Pijlman, directeur en medeoprichter van Novar: ‘Dat was niet onterecht. De kosten stegen sterker dan de opbrengsten. Met de toenmalige vergoeding in de SDE++ kwamen de marges sterk onder druk te staan. Gelukkig onderschreven het Planbureau voor de Leefomgeving (PBL) en de Rijksdienst voor Ondernemend Nederland (RVO) dat ook. Het basisbedrag werd aangepast naar 6,77 eurocent per kilowattuur.’
Daarmee is de missie geslaagd?
‘Wij waren daar heel blij mee, het was noodzakelijk om de zakelijke zonne-energiemarkt op gang te houden en dat moet om onze energietransitie waar te maken. Ik denk echter ook dat we breder moeten kijken. Er zijn nog steeds veel uitdagingen in de sector. Dat heeft onder meer te maken met inconsistent beleid.’

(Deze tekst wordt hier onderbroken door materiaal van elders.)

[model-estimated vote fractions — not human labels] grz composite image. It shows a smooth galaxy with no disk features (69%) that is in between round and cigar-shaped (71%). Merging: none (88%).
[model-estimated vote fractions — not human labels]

Je hebt het over zon op land?
‘De Europese en nationale doelstellingen voor zonne-energie zijn groot; de uitrol van zonnepanelen moet worden versneld. Het PBL becijferde dit jaar dat er in 2050 3 tot 5 keer meer elektriciteit opgewekt dient te worden om in Nederland volledig klimaatneutraal te zijn. Zonne-energie, zowel op dak als op land, speelt hier een belangrijke rol in. Vorig jaar oktober verstuurde demissionair minister Hugo de Jonge de kamerbrief ‘Aangescherpte voorkeursvolgorde zon’ naar de Tweede Kamer. Hierin werden aanvullende eisen gepresenteerd voor de ontwikkeling van zonneparken. De implementatie van dit beleid werd op provinciaal niveau belegd. Onze provincies vullen dat op eigen wijze in, hierdoor is het beleid aan het versnipperen. Dat is niet goed voor het behalen van onze klimaatdoelen en ook niet voor onze sector.’

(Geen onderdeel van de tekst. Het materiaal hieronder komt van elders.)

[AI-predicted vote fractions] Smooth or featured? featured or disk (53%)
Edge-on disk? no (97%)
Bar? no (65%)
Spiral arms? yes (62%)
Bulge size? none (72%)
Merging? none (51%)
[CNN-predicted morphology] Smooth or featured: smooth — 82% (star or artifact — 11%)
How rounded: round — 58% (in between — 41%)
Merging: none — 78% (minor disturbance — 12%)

Wat zien jullie momenteel gebeuren?
Uil, adviseur Public Affairs bij Novar: ‘De uitzonderingen die demissionair minister Hugo de Jonge noemde in het aangekondigde “nee, tenzij”-beleid waren transitiegebieden, netneutrale projecten en agri-pv. Zoals gezegd zijn provincies verantwoordelijk voor de implementatie van dit beleid, en dit doen zij heel verschillend. Zo neemt de provincie Noord-Holland alle uitzonderingsgronden over, maar sluit Groningen zon op land bovenop de RES 1.0 grotendeels uit.’

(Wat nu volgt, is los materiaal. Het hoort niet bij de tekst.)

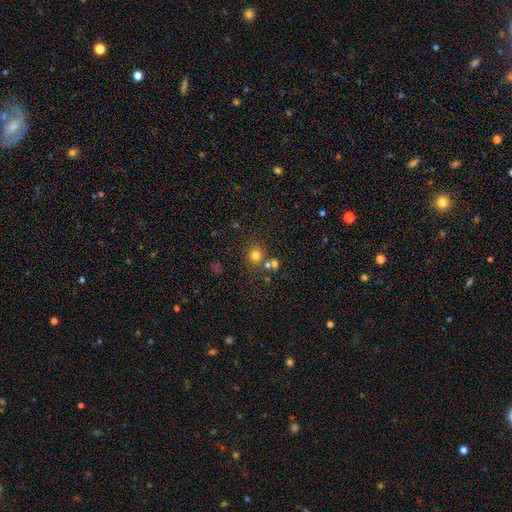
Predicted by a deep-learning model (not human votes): Morphology: type=smooth (76%); roundness=round (87%); merging=none (70%).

Wat zijn de gevolgen voor de Nederlandse energietransitie en de elektrificatie van het midden- en kleinbedrijf én de industrie?
‘Die zijn groot. Netbeheer Nederland publiceerde in februari dat er 9.400 bedrijven op de wachtlijst staan voor een – grotere – afname-netaansluiting. In veel gevallen moeten zij daar jaren op wachten. Een van de innovatieve oplossingen hiervoor is het direct aansluiten van opwektechnieken, waaronder zonneparken, op bedrijven(terreinen), buiten het reguliere elektriciteitsnet om. Het probleem is alleen: in de ene provincie mag dit wel, en in de andere niet. Daarmee is onrust en een ongelijk speelveld ontstaan, nota bene binnen Nederland zelf.’
Wat betreft zon op dak is er wel veel positiviteit…
‘En die projecten worden ondersteund door de SDE++. In de politiek wordt er soms wat gemakkelijk gepraat over dit type projecten – we moeten alle daken vol leggen en er is nog heel veel ruimte beschikbaar. Dat mag dan waar zijn, maar zo gemakkelijk is het allemaal niet, bijvoorbeeld omdat veel van de daken met een geschikte constructie al zijn gedaan, niet iedere eigenaar zonnepanelen wil en vanwege een gebrek aan transportcapaciteit op de Nederlandse netten. Dat zie je ook terug in de SDE++ 2023. Er werden weliswaar relatief veel dakprojecten toegekend, maar Nederland kent nog duizenden daken waarop nog geen pv ligt. Dit kan én moet sneller.’
De uitrol van grootschalige zonne-energieprojecten gaat vertragen?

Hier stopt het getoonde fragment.